Vail’s family-run Sonnenalp Resort hosted dinner featuring the Melville family’s wines –and kangaroo

These days, there is no lack of five-star luxury lodging and dining to match in Vail and neighboring Beaver Creek, but the Sonnenalp with its lofty European standards of luxury, service and dining was there before any of the American chains arrived in the Vail Valley. Johannes Faessler, who owns and runs the resort, is the great-grandson of Eleonore and Adlof Fäβler, who turned a rustic farmhouse into the original Sonnenalp in Bavaria’s Allgäuer Alps in 1919. Johannes’s brother, Michael, now owns the German hotel. The brothers are the fourth generation in the Fäβler family (Faessler in English) to do so.

Ludwig’s Restaurant, the fine-dining option at Vail’s Sonnenalp, puts on a monthly winemaker dinner during the winter season. I was fortunate to be invited to join the February dinner, which executive chef Steve Topple created to pair with wines from the Melville Vineyards & Winery of Santa Rita, California. Like the Sonnenalp, Melville is famly-owned and -run. Father Ron Melville and brothers Brent and Chad, along with winemaker Greg Brewer, operate the vineyards and winery. The Melvilles left the financial and stock-trading arena to grow grapes and make wine; Brewer’s myriad accomplishments include partnering in the highly regarded Brewer-Clifton Winery. Melville Vineyards are in cool, foggy, low-nutrient acreage north of Santa Barbara that stresses wines. The Melvilles’ responsible farming techniques creating healthy soil in conditions that force the vines to become strong and healthy and the fruit intense and robustly flavored. The family likes to say that their wines are “made” in the vineyard, not altered in the winery. They prefer to age in new oak and stainless steel to let the grapes’ purity shine.The location is Lompoc in the western Santa Ynez within the Sta. Rita Hills appellation.

Chad brought five small-batch wines to Vail, where Steve Topple, Ludwig’s new executive chef, created a dinner to pair with the wines. Topple is new to the Sonnenalp but not to Vail. He previous was top toque at the Lodge at Vail’s Wildflower Restaurant (now replaced by Elway’s) and at Beano’s high on Beaver Creek. After a lovely little amuse, the announced dishes started with a bright salad and pale ceviche and ended with a colorful dessert, but in between were two hearty, meaty, winter-hued courses. One was loin of kangaroo — a first for me.

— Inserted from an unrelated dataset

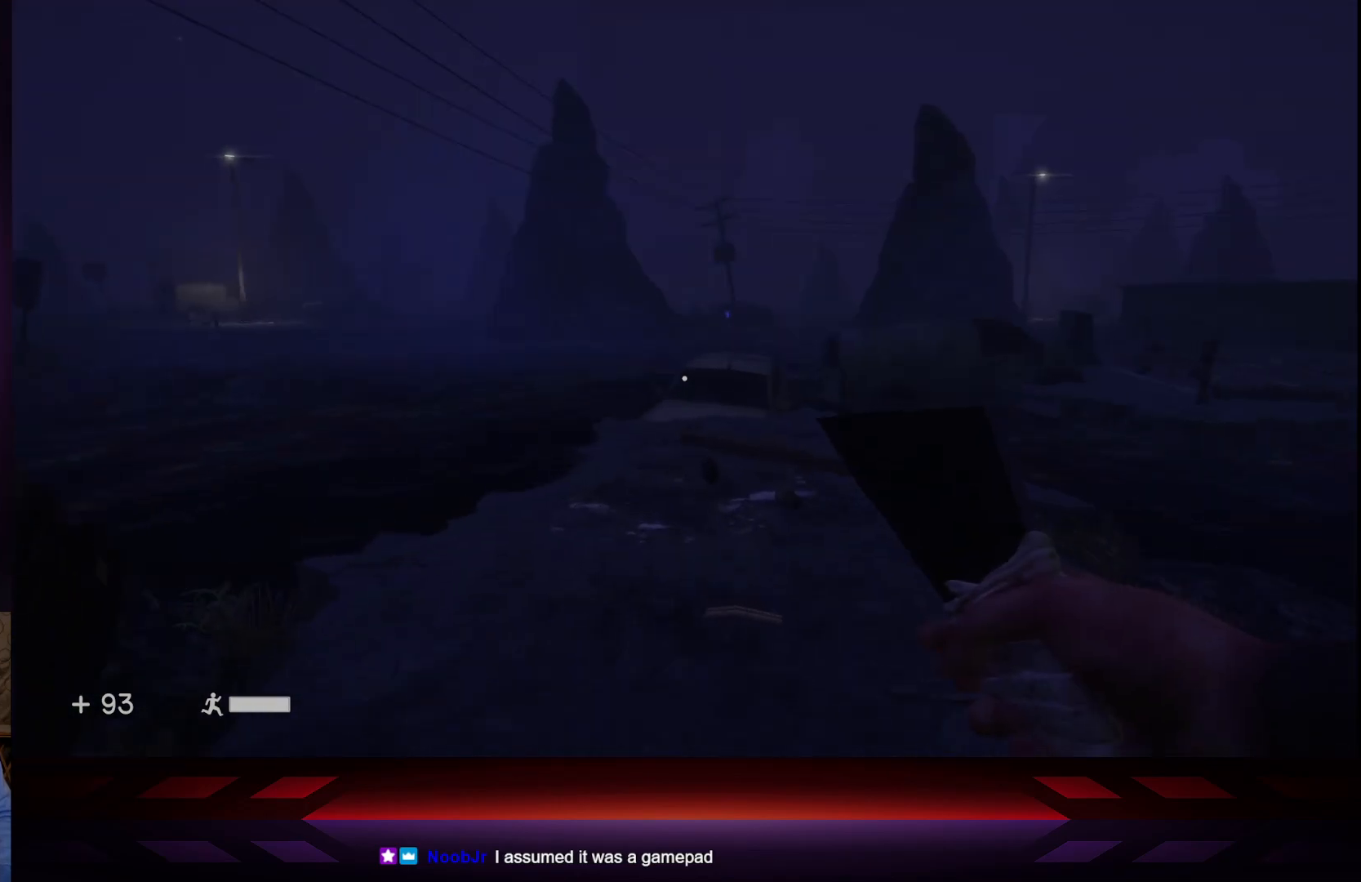
{"buttons": [], "left_stick": "up", "right_stick": "center", "events": [[83, "right_stick", "right"], [250, "right_stick", "center"]]}
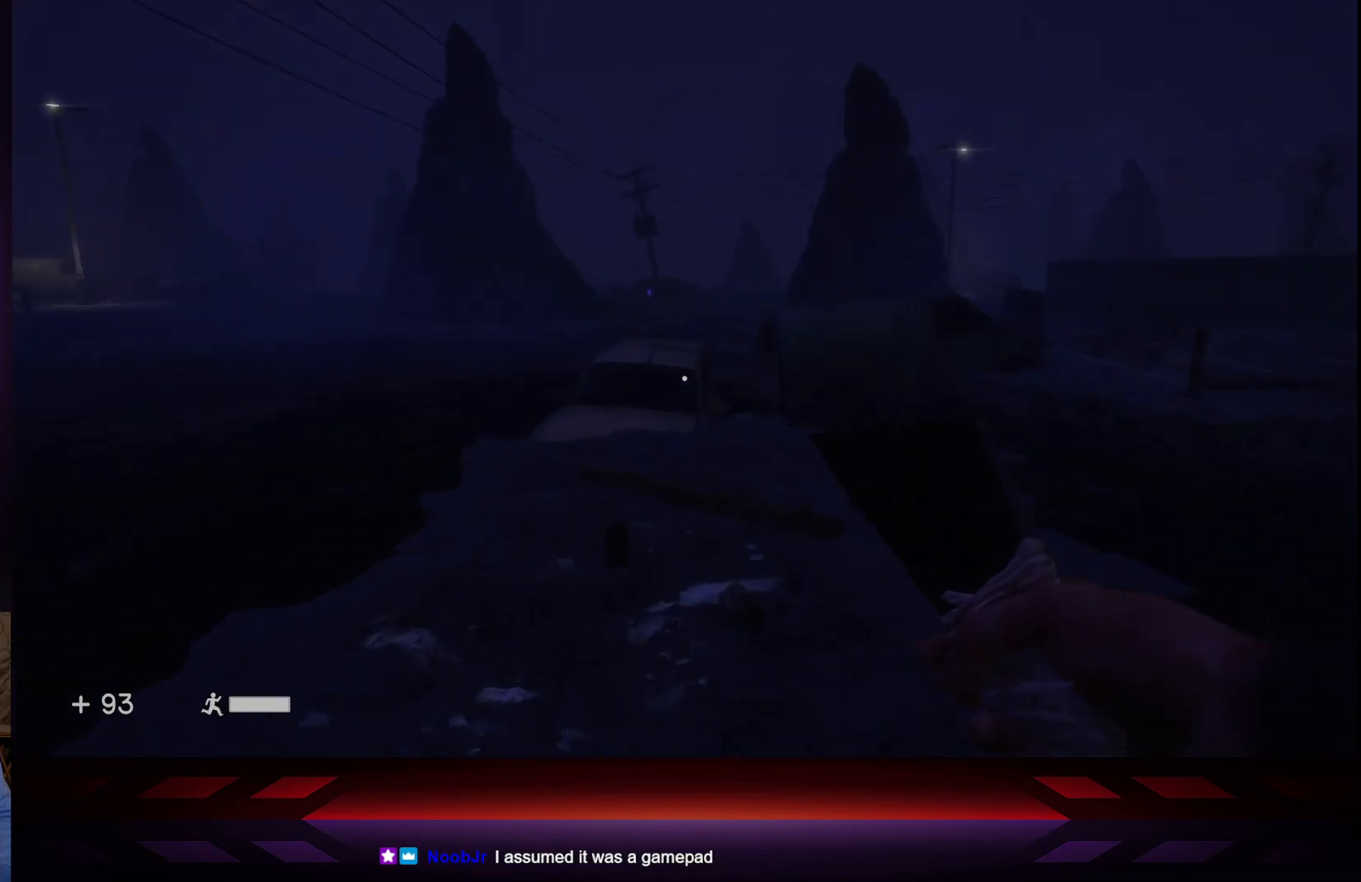
{"buttons": [], "left_stick": "up", "right_stick": "center", "events": []}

Sommelier Jarrett Quint who coordinated the winemaker dinner, executive chef Steve Topple and Chad Melville.
Trays of various house-baked breads --baguettes, flatbreads and focaccia -- ready to be placed on the two long tables set up for this special dinner.

Chef sent out a tiny amuse of Nantucket Bay scaloops with microgreens.
Brilliant, crisp mache salad with grapefruit and goat cheese. Wine: Melville Estate Chardonnay, 2009, Sta. Rita Hills.
An exquisite little ceviche of a Hawaiian fish listed on the menu as 'orange niargi' to which I can't find a reference but which was served with a bit of lime chutney and became the subtle jewel of the dinner. Wine: Melville Chardonnay, Clone, Inox, 2009.
Lamb belly cured for 10 hours with salt, rosemarry and mint, roasted and served with pickled cucumber relish. Wine: Melville Pinot Noir Estate, Sta. Rita Hills, 2009.
Thick, meaty, Pancetta-wrapped roasted loin of kangaroo -- a first for me and my dining companions -- accompanied by French green lentil "stew" and black trumpet mushroom sauce. Wine: Samsare Syrah, Sta. Rita Hills, 2008. Chad Melville and his wife, Mary, separately cultiavate vines and produce wine under this boutique label.
Exquisitely presented dessert of layered mille-feuille cake and nougat mousse with dobs of vanilla brandy foam and fruit bites, including a strawberry in a sweet pastry hoop. Wine: Melville Pinot Noir Estate, Verna's, Sta. Rita Hills, 2010.


Price check: These 5-course wine-pairing dinners have been $95 this season.